TASKS TO COMPLETE:
• a. List every example URL path given in the URL crawler design notes below.
• b. For each statement, say whether it agrees with the URL crawler design notes below, and quote the words that decide it: (i) the order in which external URLs are output does not matter; (ii) DFS is favored because it keeps memory use low when there are many levels; (iii) every url-path is treated as a node.
• c. Carry the URL crawler design notes below forward from their final sentence.

EXERCISE PASSAGE:

------------------------------------

/urlcrawler

approach to crawling URLs at scale

Primary LanguageGo

Run

run urlcrawler_test.go or run urlcrawler_test.go with coverage

Approach to Design

Instead of approaching to crawl only i levels for simplicity & avoid huge amounts of data, our solution would not be able to scale to any number of level/depth_n. Tailoring a solution to only depth_2(for eg), we could have taken a basic logic approach(only store and traverse internal urls in origin). Only output external urls in response bodies of (origin + internal urls in origin).

Typically, every domain has multiple internal pages and every internal page has sub internal pages. For example-- example.com/abc, example.com/about, example.com/static, example.com/abc/originstatic.

  • Data structures

A user may wish to crawl all internal pages of a domain or to any given depth_n. So we'd have to come with an approach that allows to keep track of levels & identify such dependencies in current internal page to previously visited internal pages or unvisited internal page while traversing each page-- How do we track all internal links/dependencies and store the state of the system? Thinking of this entire system as a graphs elegantly maps the ancestor-descendant dependencies with directed edges. In fact, a graph without any cycles is a tree, so we can think of this as a tree since we should not create any cycles.

Let’s think of every url-path as a node and every sub-internal-url-path as a child/successor node. There is a directed edge from parent-internal path to child sub-internal-path. If there are two distinct url-paths that refer to the same ResponseBody content, then we should skip traversing the duplicate to avoid cycles in the graph.

  • Algorithm

How do we discover and add nodes/edges into our graph?

We can either do DFS or BFS approach to this - since the order in which we output our external URLs does not matter.

Although, doing DFS may cause our memory stack to blow up when there are many levels. Also thinking of parallelization, DFS/any-top-down-traversal will cause a lot of idly waiting threads. Let’s say we do divide and conquer, run DFS and spawn new goroutines for nodes at level_i (** Limited by ideal maximum number of goroutines ideal for depth_n and that would not cause the hit on performance) Ancestors nodes depend on their child nodes to return values to proceed, in effect, many goroutines would be idly waiting. Ideally, we would not want goroutines to be idly waiting.

------------------------------------

GIVEN INFORMATION:

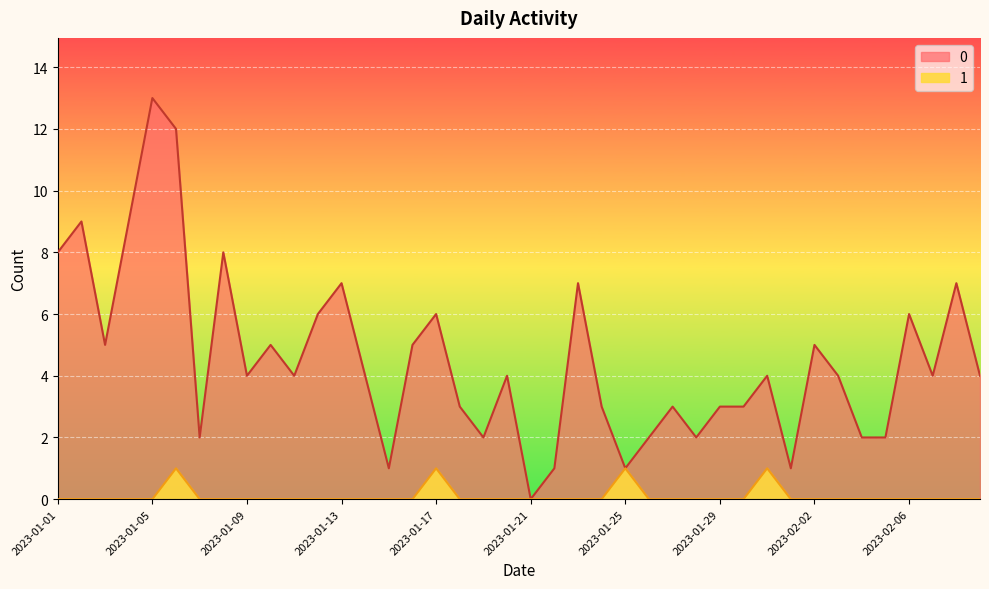

What is the label of the 1st point from the left?

2023-01-01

------------------------------------

ANSWERS BELOW:
• a. example.com/abc, example.com/about, example.com/static, example.com/abc/originstatic

• b.
(i) Yes: "since the order in which we output our external URLs does not matter."
(ii) No: "doing DFS may cause our memory stack to blow up when there are many levels."
(iii) Yes: "Let’s think of every url-path as a node"

• c.
This means it would be useful to process a node(each ResponseBody body) fully and extract all internal nodes(internal-sub-paths) before we proceed to next thus removing ancestor-descendant dependency(repeating until depth_n). Also, this allows to run parallel computations with proper sync and concurrency on each node without waiting.

This hints at level-by-level or BFS traversal, we can push each unvisited node(internal-sub-paths) onto a queue to process it in the order it arrived(FIFO), we keep adding nodes into the queue at every level before de-queueing and processing the next descendant level.

Since the problem doesn't ask for visualization or to output the entire state & dependencies of paths and subpaths we don’t need to maintain an entire graph(adjacency lists), instead we can just do a BFS on it with queues(+ other states)

Note- each of these may have any file extension(html, htm, php, asp) The default homepage/ResponseBody(and for that matter any internal page) can be referred to again with non-unique paths that haven't been seen leading to same ResponseBody, so we would need a way to avoid such cycles.

Scalablibility and further thoughts

With the above approach we can traverse any depth_n instead of only until given depth_i. Since we can run parallel computations it allows us to distribute our load on multiple cores thus reducing latency. This also means we'd have to maintain shared memory which is concurrent allowing for concurrent reads/writes by multiple goroutines(threads). (Note- how using a mutex on a non-concurrent data structure can stall performance).

This problem limits us to only internal URLs, however, we can easily think of a scenario where the user may want to crawl external URLs as well in the process(after all those are also domain names and have multiple internal urls).

Also, at scale, we would typically run multiple instances of URL Crawler on multiple servers. Instead of keeping a store/amp per instance a global concurrent store/map (with replicas) would make more sense in order to avoid for duplicate crawling.

We would have to make sure our system is failure tolerant, so if a server crashes we should not lose the state of the system. So, we should keep persistent store (distributed key-value store which has high performance)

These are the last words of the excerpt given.